Regardless of the family history, family members said the decision to call 
Schnapp to the scene of Cynthia Franklin's death was callous, provocative 
and unnecessary.

"My mom is dead and suddenly this is all about Jake Schnapp trying to put 
me in jail. He has a vendetta," Brandon said.

John Fuller, an attorney for the family, was called to the house after 
police declared it a crime scene. He said the discovery of the gun was 
clearly the result of an illegal search.

"The tears weren't even dry on those people's faces and you had cops using 
this death as a pretense to conduct a search," Fuller said. "Then they say 
they saw an AK-47 in plain view? What's the chance of having an AK-47 in 
plain view in your mother's house? Especially after you call the police. I 
have a problem with that. . . . Bad searches happen every day, but this was 
repulsive."

The situation may have been unusual, Defillo said, but the officials at the 
scene went by the book. He even credited the officers for showing restraint 
in the face of hostile family members and friends.

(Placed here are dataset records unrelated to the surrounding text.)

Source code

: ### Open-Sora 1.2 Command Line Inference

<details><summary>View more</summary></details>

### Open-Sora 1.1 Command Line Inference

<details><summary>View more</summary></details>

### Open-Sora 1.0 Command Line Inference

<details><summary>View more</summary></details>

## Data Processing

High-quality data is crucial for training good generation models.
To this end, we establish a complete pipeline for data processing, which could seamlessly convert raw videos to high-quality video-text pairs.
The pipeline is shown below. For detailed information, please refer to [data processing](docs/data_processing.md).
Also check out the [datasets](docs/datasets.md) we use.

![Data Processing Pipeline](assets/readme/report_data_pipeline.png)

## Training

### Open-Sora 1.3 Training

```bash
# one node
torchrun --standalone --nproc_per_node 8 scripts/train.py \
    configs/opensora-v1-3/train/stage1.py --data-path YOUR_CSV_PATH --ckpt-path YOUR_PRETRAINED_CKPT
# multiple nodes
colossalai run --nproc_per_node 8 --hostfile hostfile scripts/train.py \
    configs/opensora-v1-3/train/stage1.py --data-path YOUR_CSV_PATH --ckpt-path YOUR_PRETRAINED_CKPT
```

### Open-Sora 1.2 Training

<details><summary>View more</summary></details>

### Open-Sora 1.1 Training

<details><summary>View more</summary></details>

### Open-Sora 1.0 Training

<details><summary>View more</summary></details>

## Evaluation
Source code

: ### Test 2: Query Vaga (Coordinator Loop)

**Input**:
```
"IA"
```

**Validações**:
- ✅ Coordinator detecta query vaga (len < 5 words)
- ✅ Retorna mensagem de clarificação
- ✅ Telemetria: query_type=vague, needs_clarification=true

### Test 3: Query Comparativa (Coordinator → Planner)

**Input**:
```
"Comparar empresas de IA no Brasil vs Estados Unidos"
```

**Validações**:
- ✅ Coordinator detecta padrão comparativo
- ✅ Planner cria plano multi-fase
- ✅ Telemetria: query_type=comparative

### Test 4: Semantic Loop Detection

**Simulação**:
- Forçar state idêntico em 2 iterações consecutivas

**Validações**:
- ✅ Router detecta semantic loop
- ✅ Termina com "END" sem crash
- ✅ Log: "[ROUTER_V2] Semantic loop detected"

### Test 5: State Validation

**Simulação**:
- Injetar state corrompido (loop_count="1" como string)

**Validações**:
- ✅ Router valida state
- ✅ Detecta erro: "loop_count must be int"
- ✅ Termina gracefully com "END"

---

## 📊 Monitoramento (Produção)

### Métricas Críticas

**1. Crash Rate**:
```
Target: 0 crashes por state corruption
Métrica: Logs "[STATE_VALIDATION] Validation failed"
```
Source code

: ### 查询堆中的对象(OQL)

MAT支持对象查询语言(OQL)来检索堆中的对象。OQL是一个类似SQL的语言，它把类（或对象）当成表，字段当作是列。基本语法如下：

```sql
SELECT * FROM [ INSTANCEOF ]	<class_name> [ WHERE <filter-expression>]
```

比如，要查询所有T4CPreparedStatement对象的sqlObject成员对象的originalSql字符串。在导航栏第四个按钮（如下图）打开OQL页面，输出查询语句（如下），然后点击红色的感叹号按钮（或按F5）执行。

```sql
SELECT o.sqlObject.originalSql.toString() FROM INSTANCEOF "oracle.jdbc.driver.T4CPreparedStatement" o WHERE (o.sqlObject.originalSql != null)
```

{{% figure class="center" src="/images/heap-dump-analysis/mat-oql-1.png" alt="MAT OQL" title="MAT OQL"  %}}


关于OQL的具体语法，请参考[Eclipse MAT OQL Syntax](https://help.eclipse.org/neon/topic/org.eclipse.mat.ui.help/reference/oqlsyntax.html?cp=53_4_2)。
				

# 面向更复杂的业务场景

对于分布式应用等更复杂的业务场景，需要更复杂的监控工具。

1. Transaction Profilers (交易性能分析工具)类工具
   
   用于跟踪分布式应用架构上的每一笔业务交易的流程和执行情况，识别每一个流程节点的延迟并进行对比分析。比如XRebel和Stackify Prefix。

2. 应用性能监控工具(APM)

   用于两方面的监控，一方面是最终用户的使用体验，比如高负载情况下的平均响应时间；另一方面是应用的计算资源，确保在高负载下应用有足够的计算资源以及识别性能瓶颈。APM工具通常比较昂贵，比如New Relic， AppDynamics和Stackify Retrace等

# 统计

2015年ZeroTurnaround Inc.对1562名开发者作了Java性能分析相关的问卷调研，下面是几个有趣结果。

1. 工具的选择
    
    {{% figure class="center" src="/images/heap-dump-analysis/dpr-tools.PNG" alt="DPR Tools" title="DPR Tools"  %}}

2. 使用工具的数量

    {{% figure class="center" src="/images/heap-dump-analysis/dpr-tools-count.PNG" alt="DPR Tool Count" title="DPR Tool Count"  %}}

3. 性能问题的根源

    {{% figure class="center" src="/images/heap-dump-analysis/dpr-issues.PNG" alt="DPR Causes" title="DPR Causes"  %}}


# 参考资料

"It's an unfortunate situation, but if we haven't determined that the death 
is from natural causes, we call it a crime scene," he said. "It was a tough 
situation for the officers. There was a lot of vulgarity toward the 
investigators."

A cousin of the twins, Mark Rainey, was arrested at the scene on charges of 
disturbing the peace and trying to incite a riot, but those charges were 
later dismissed.

One of Cynthia Franklin's sisters, Pamela Monroe, admitted family and 
friends at the scene were very vocal in expressing their displeasure toward 
the officers. But for good reason, she said.

"We were upset, yeah, but all Brandon was saying was don't let Jake Schnapp 
inside the house because he just went to court on him," Monroe said. "My 
sister died in her sleep and police turned it into a damn circus."